▶ _Written task_: Copy the following records line for line, with no changes.

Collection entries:
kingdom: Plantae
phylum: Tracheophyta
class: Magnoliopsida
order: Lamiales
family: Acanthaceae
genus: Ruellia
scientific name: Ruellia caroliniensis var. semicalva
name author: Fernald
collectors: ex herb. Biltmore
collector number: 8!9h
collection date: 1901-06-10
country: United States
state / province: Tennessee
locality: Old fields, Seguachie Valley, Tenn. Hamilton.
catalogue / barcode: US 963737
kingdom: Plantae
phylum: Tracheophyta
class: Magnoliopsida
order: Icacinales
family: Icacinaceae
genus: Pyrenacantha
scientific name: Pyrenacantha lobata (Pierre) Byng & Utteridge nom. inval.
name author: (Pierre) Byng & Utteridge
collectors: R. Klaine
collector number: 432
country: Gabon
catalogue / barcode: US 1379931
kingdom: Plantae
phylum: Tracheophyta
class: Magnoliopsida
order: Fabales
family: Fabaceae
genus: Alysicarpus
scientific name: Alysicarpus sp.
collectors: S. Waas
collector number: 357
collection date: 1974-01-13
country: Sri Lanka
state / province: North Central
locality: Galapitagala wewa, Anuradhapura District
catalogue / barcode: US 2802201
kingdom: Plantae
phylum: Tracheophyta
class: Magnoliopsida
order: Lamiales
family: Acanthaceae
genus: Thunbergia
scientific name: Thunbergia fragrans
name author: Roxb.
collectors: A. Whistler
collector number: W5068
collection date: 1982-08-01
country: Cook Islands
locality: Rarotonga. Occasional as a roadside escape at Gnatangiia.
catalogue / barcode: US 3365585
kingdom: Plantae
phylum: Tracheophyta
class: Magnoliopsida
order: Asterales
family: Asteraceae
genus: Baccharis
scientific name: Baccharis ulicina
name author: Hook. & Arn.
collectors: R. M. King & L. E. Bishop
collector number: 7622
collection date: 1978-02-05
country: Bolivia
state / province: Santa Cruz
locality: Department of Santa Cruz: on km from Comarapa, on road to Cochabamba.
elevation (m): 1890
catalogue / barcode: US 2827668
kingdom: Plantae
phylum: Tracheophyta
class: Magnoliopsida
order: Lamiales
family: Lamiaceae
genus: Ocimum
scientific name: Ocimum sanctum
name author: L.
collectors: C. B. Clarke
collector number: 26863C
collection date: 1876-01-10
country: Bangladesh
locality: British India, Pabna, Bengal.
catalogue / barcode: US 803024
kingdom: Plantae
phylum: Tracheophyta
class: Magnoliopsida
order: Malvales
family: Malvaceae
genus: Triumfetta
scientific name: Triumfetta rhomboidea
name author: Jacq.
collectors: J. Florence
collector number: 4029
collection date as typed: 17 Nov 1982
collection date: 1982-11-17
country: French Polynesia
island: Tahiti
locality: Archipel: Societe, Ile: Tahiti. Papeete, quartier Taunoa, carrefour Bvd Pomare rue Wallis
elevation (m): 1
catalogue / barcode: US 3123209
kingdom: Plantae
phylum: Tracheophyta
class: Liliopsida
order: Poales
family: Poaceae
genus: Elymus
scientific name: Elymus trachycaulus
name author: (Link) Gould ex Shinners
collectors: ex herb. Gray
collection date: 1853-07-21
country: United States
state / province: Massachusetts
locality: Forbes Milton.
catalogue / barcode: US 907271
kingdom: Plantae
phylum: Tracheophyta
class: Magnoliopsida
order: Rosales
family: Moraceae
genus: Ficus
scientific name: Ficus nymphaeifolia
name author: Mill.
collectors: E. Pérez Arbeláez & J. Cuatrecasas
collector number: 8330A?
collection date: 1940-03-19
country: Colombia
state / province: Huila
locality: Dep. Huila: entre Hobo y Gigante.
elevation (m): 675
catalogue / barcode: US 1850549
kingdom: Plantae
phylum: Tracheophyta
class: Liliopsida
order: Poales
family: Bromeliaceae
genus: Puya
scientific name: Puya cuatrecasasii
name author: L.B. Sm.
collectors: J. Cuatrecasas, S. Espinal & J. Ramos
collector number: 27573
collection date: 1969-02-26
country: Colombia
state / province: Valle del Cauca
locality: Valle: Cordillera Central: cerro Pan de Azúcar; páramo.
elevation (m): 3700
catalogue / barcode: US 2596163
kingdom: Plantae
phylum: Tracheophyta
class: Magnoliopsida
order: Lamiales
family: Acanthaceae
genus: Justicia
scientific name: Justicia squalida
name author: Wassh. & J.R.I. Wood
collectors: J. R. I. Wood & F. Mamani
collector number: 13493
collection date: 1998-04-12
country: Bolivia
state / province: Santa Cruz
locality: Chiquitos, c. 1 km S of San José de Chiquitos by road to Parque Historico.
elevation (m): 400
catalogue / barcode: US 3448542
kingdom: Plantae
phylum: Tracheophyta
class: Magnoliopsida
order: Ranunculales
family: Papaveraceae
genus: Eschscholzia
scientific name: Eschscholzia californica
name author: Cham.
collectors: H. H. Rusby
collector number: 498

▶ _Exercise output_:
kingdom: Plantae
phylum: Tracheophyta
class: Magnoliopsida
order: Lamiales
family: Acanthaceae
genus: Ruellia
scientific name: Ruellia caroliniensis var. semicalva
name author: Fernald
collectors: ex herb. Biltmore
collector number: 8!9h
collection date: 1901-06-10
country: United States
state / province: Tennessee
locality: Old fields, Seguachie Valley, Tenn. Hamilton.
catalogue / barcode: US 963737
kingdom: Plantae
phylum: Tracheophyta
class: Magnoliopsida
order: Icacinales
family: Icacinaceae
genus: Pyrenacantha
scientific name: Pyrenacantha lobata (Pierre) Byng & Utteridge nom. inval.
name author: (Pierre) Byng & Utteridge
collectors: R. Klaine
collector number: 432
country: Gabon
catalogue / barcode: US 1379931
kingdom: Plantae
phylum: Tracheophyta
class: Magnoliopsida
order: Fabales
family: Fabaceae
genus: Alysicarpus
scientific name: Alysicarpus sp.
collectors: S. Waas
collector number: 357
collection date: 1974-01-13
country: Sri Lanka
state / province: North Central
locality: Galapitagala wewa, Anuradhapura District
catalogue / barcode: US 2802201
kingdom: Plantae
phylum: Tracheophyta
class: Magnoliopsida
order: Lamiales
family: Acanthaceae
genus: Thunbergia
scientific name: Thunbergia fragrans
name author: Roxb.
collectors: A. Whistler
collector number: W5068
collection date: 1982-08-01
country: Cook Islands
locality: Rarotonga. Occasional as a roadside escape at Gnatangiia.
catalogue / barcode: US 3365585
kingdom: Plantae
phylum: Tracheophyta
class: Magnoliopsida
order: Asterales
family: Asteraceae
genus: Baccharis
scientific name: Baccharis ulicina
name author: Hook. & Arn.
collectors: R. M. King & L. E. Bishop
collector number: 7622
collection date: 1978-02-05
country: Bolivia
state / province: Santa Cruz
locality: Department of Santa Cruz: on km from Comarapa, on road to Cochabamba.
elevation (m): 1890
catalogue / barcode: US 2827668
kingdom: Plantae
phylum: Tracheophyta
class: Magnoliopsida
order: Lamiales
family: Lamiaceae
genus: Ocimum
scientific name: Ocimum sanctum
name author: L.
collectors: C. B. Clarke
collector number: 26863C
collection date: 1876-01-10
country: Bangladesh
locality: British India, Pabna, Bengal.
catalogue / barcode: US 803024
kingdom: Plantae
phylum: Tracheophyta
class: Magnoliopsida
order: Malvales
family: Malvaceae
genus: Triumfetta
scientific name: Triumfetta rhomboidea
name author: Jacq.
collectors: J. Florence
collector number: 4029
collection date as typed: 17 Nov 1982
collection date: 1982-11-17
country: French Polynesia
island: Tahiti
locality: Archipel: Societe, Ile: Tahiti. Papeete, quartier Taunoa, carrefour Bvd Pomare rue Wallis
elevation (m): 1
catalogue / barcode: US 3123209
kingdom: Plantae
phylum: Tracheophyta
class: Liliopsida
order: Poales
family: Poaceae
genus: Elymus
scientific name: Elymus trachycaulus
name author: (Link) Gould ex Shinners
collectors: ex herb. Gray
collection date: 1853-07-21
country: United States
state / province: Massachusetts
locality: Forbes Milton.
catalogue / barcode: US 907271
kingdom: Plantae
phylum: Tracheophyta
class: Magnoliopsida
order: Rosales
family: Moraceae
genus: Ficus
scientific name: Ficus nymphaeifolia
name author: Mill.
collectors: E. Pérez Arbeláez & J. Cuatrecasas
collector number: 8330A?
collection date: 1940-03-19
country: Colombia
state / province: Huila
locality: Dep. Huila: entre Hobo y Gigante.
elevation (m): 675
catalogue / barcode: US 1850549
kingdom: Plantae
phylum: Tracheophyta
class: Liliopsida
order: Poales
family: Bromeliaceae
genus: Puya
scientific name: Puya cuatrecasasii
name author: L.B. Sm.
collectors: J. Cuatrecasas, S. Espinal & J. Ramos
collector number: 27573
collection date: 1969-02-26
country: Colombia
state / province: Valle del Cauca
locality: Valle: Cordillera Central: cerro Pan de Azúcar; páramo.
elevation (m): 3700
catalogue / barcode: US 2596163
kingdom: Plantae
phylum: Tracheophyta
class: Magnoliopsida
order: Lamiales
family: Acanthaceae
genus: Justicia
scientific name: Justicia squalida
name author: Wassh. & J.R.I. Wood
collectors: J. R. I. Wood & F. Mamani
collector number: 13493
collection date: 1998-04-12
country: Bolivia
state / province: Santa Cruz
locality: Chiquitos, c. 1 km S of San José de Chiquitos by road to Parque Historico.
elevation (m): 400
catalogue / barcode: US 3448542
kingdom: Plantae
phylum: Tracheophyta
class: Magnoliopsida
order: Ranunculales
family: Papaveraceae
genus: Eschscholzia
scientific name: Eschscholzia californica
name author: Cham.
collectors: H. H. Rusby
collector number: 498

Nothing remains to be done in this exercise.